**WORK TO COMPLETE**
What lines in the material hold the string "Latihan"? Copy out each of them.

**AVAILABLE DATA**
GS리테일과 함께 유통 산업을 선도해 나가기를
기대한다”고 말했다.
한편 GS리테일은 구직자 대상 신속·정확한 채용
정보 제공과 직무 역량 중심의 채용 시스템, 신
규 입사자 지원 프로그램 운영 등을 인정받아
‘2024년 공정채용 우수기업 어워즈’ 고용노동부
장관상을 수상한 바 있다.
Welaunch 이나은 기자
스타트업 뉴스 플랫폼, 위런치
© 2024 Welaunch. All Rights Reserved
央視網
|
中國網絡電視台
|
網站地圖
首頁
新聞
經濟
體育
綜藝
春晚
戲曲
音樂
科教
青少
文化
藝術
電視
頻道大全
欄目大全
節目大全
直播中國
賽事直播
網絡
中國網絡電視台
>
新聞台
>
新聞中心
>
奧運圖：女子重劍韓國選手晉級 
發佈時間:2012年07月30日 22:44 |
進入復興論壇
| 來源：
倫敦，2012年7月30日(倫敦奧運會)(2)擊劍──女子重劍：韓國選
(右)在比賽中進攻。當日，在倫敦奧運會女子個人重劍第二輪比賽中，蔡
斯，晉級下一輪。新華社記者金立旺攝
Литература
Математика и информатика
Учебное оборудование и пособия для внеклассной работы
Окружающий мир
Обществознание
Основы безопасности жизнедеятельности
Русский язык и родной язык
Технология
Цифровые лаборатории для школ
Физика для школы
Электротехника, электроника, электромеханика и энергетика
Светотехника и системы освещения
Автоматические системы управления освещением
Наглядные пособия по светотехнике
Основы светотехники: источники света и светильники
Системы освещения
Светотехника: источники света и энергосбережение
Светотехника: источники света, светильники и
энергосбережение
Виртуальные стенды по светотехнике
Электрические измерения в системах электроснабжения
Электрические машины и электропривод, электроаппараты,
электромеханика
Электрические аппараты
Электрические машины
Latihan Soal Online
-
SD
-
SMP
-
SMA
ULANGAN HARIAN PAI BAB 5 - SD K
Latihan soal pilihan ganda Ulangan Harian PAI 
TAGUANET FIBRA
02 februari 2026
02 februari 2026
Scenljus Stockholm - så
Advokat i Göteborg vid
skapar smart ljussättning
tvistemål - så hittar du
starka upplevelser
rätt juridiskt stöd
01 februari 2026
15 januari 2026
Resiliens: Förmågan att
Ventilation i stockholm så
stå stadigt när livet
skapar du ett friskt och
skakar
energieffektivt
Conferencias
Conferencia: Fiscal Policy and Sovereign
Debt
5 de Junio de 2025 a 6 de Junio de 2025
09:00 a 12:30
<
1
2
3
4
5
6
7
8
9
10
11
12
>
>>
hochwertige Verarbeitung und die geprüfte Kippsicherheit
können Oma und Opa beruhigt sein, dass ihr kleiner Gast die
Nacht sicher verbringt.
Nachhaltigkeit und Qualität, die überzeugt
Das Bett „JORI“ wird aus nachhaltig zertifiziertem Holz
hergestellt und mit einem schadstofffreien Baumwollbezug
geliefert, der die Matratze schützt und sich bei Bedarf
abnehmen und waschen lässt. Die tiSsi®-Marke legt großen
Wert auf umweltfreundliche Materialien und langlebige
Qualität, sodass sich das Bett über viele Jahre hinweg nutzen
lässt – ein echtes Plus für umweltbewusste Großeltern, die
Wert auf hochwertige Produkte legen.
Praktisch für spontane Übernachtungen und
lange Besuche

**WORKED SOLUTION**
Latihan Soal Online
Latihan soal pilihan ganda Ulangan Harian PAI 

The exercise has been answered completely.